[PROBLEMS TO WORK ON]
(1) In the ClickHouse privileges walkthrough, translate this sentence into Spanish: "For example, if one role1 allows for only select on column1 and role2 allows for select on column1 and column2 then the user will have access to both columns."
(2) According to the ClickHouse privileges walkthrough, what server version appears in the exception returned for the test query with all columns?

For example, if one role1
allows for only select on column1
and role2
allows for select on column1
and column2
then the user will have access to both columns.
-
Using the admin account, create new user to restrict by both row and column with default roles
CREATE USER row_and_column_user IDENTIFIED WITH plaintext_password BY 'password' DEFAULT ROLE A_rows_users;
-
Remove prior privileges for
A_rows_users
roleREVOKE SELECT(id, column1, column2) ON db1.table1 FROM A_rows_users;
-
Allow
A_row_users
role to only select fromcolumn1
GRANT SELECT(id, column1) ON db1.table1 TO A_rows_users;
-
Log into the ClickHouse client using
row_and_column_user
clickhouse-client --user row_and_column_user --password password;
-
Test with all columns:
SELECT * FROM db1.table1
Query id: 8cdf0ff5-e711-4cbe-bd28-3c02e52e8bc4
0 rows in set. Elapsed: 0.005 sec.
Received exception from server (version 22.3.2):
Code: 497. DB::Exception: Received from localhost:9000. DB::Exception: row_and_column_user: Not enough privileges. To execute this query it's necessary to have grant SELECT(id, column1, column2) ON db1.table1. (ACCESS_DENIED)

[EXTRACTED RECORDS]
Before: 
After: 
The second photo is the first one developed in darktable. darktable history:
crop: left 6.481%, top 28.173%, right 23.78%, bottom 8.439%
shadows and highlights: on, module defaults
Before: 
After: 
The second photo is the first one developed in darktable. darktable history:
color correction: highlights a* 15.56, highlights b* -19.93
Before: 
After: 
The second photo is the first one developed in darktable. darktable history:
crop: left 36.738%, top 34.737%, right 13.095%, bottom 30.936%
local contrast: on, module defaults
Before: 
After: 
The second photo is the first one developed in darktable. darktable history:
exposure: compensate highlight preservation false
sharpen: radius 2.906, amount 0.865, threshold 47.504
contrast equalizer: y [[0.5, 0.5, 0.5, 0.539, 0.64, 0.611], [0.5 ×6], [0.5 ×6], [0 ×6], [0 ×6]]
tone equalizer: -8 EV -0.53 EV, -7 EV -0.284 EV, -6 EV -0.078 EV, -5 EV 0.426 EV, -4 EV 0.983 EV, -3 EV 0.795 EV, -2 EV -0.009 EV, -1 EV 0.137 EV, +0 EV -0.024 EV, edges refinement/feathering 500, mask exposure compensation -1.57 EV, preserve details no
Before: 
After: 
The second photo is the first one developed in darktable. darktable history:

[EXPECTED OUTPUTS]
(1) Por ejemplo, si un role1 permite solo select en column1 y role2 permite select en column1 y column2, entonces el usuario tendrá acceso a ambas columnas.

(2) Version 22.3.2.